DIRECTIONS >> Lift out, unaltered, the lines of the material below between the line holding "0: (321, 217)" and the line holding "31: (161, 138)", counting both.

EXTRACTED MATERIAL >>

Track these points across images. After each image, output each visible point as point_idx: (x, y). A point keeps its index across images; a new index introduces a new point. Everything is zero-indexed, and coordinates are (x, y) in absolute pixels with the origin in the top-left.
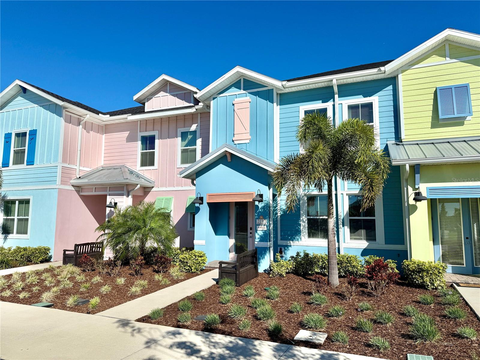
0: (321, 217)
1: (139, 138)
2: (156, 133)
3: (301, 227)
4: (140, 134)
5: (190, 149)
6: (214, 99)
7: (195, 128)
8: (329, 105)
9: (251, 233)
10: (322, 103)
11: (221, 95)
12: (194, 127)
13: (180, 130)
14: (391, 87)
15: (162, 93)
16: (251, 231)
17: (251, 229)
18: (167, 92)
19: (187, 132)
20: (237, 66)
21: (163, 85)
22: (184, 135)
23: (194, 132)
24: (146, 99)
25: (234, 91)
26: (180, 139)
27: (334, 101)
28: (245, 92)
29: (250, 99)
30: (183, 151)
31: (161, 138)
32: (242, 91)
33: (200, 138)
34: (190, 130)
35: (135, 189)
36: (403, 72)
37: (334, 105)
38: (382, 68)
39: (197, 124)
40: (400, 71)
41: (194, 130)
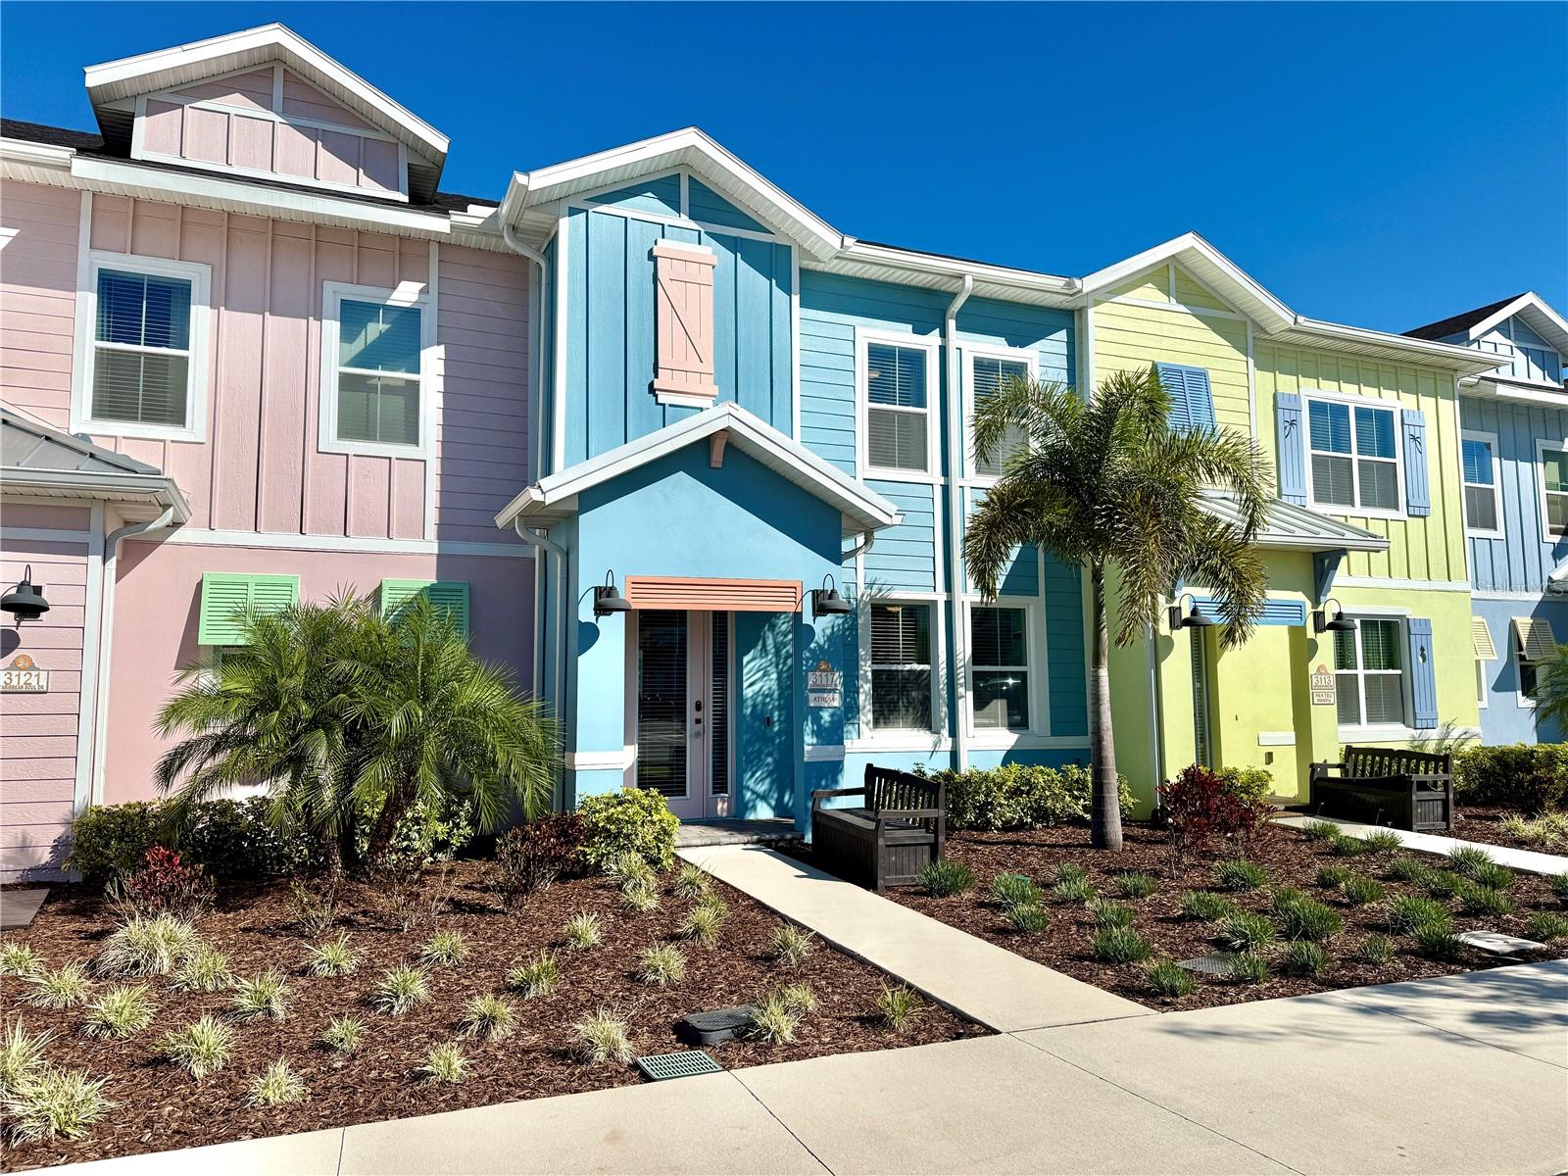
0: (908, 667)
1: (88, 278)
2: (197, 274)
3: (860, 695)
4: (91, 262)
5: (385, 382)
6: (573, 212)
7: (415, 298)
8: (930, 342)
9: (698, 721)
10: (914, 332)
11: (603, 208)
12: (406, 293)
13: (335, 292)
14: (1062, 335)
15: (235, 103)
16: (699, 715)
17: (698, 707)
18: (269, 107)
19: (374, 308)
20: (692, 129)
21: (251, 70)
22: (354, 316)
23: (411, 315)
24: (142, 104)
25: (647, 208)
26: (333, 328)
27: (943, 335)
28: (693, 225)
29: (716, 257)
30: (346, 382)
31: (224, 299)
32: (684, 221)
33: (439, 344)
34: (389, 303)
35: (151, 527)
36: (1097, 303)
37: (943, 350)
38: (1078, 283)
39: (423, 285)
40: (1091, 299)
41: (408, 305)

TASK SOLUTION >>
0: (321, 217)
1: (139, 138)
2: (156, 133)
3: (301, 227)
4: (140, 134)
5: (190, 149)
6: (214, 99)
7: (195, 128)
8: (329, 105)
9: (251, 233)
10: (322, 103)
11: (221, 95)
12: (194, 127)
13: (180, 130)
14: (391, 87)
15: (162, 93)
16: (251, 231)
17: (251, 229)
18: (167, 92)
19: (187, 132)
20: (237, 66)
21: (163, 85)
22: (184, 135)
23: (194, 132)
24: (146, 99)
25: (234, 91)
26: (180, 139)
27: (334, 101)
28: (245, 92)
29: (250, 99)
30: (183, 151)
31: (161, 138)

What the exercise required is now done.